Юля не думала, что это будет так. Она ожидала чего-то более эффектного, яркого, а не этой бескрайней серой пелены, за которой не было видно ничего, кроме смутной чёрной тени. Сковывающий крылья страх заставлял цепляться за эту тень, как за последнюю надежду, держаться за неё. Потому что больше в мире не было ничего.
Невидимый враг, ждущий внизу, когда они спустятся.

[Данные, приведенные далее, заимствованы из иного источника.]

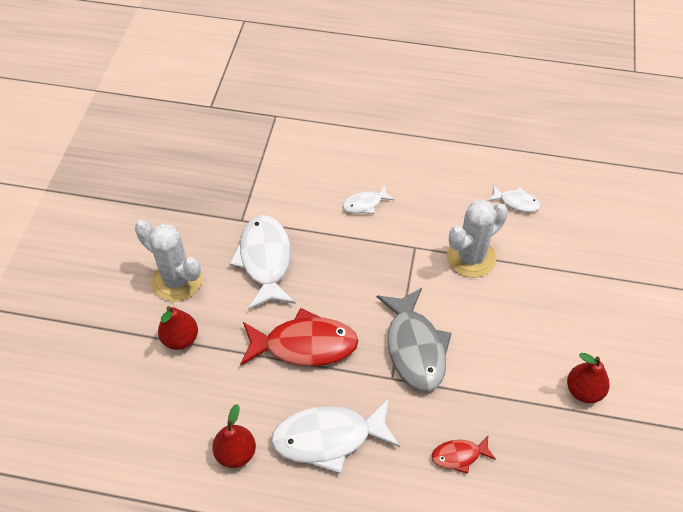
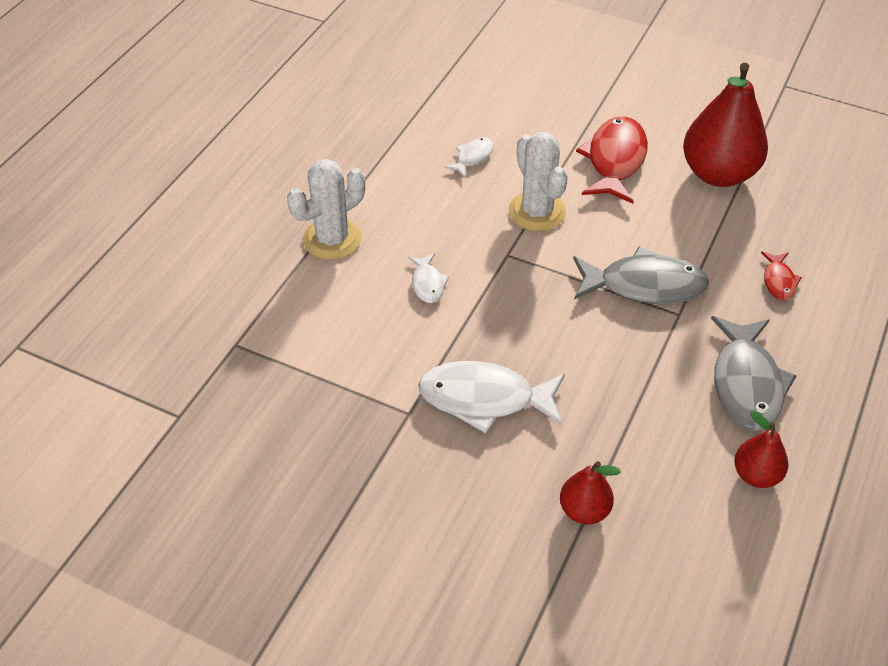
camera: 75 degrees left, 5 degrees down
white cactus [135,220,202,302] -> white cactus moved to [287,159,365,260]
red fish [240,308,358,366] -> red fish moved to [576,117,648,204]
white fish [271,399,400,474] -> grey fish [711,316,797,431]
red pear [567,353,610,403] -> red pear [683,63,768,187], size x1.96

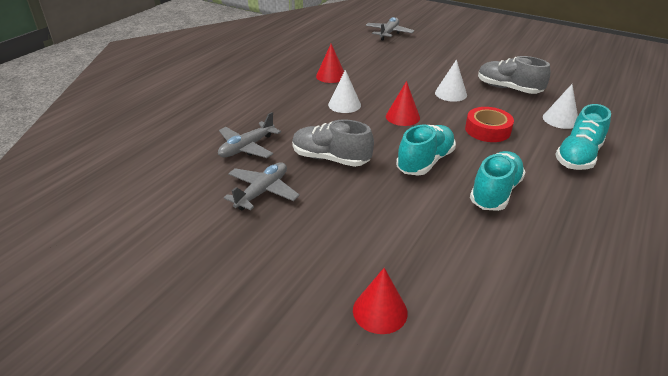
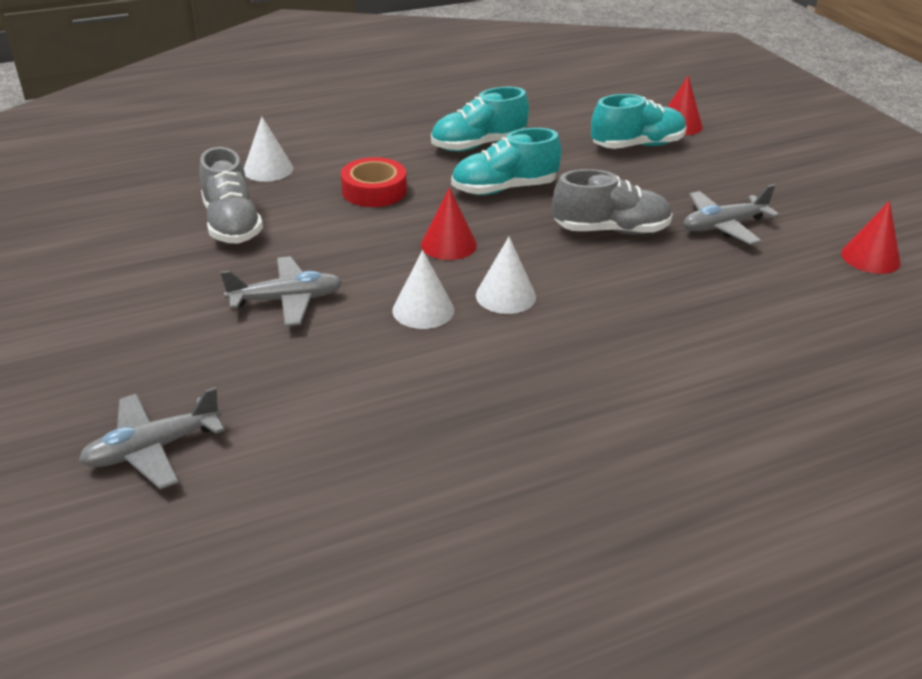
camera: 145 degrees left, 0 degrees up
grey plane [218,112,281,158] -> grey plane moved to [221,256,343,326]
grey shoe [292,119,374,167] -> grey shoe turned 60 degrees counterclockwise [553,169,673,235]
red cone [316,44,344,83] -> red cone moved to [841,201,901,274]
white cone [435,60,467,102] -> white cone moved to [392,250,454,329]
turquoise shoe [555,104,611,170] -> turquoise shoe moved to [591,94,687,149]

И крутящийся в голове приказ герра Штеммермана – садиться, сбрасывать крылья.
Они пытались, пытались!
Юля – или Ганс Мюллер – помнили, как «зигфриды» пытались опуститься на землю. Как кто-то, невидимый за белым пологом зимы, ударил по ним. И обер-лейтенант Гроссе погиб, так и не сумев избавиться от проклятых крыльев. Запах горелого оперения, казалось, въелся в кожу и мысли.
«Садитесь! Вниз! Это приказ!»
А потом Юрген разорвал Штеммермана в клочья – это была плата за смерть Гроссе. За то, что лучших магов вермахта подвели под формулу, которую никто не удосужился проверить, которую дописали на коленке и выдали за новое оружие. Оружие возмездия.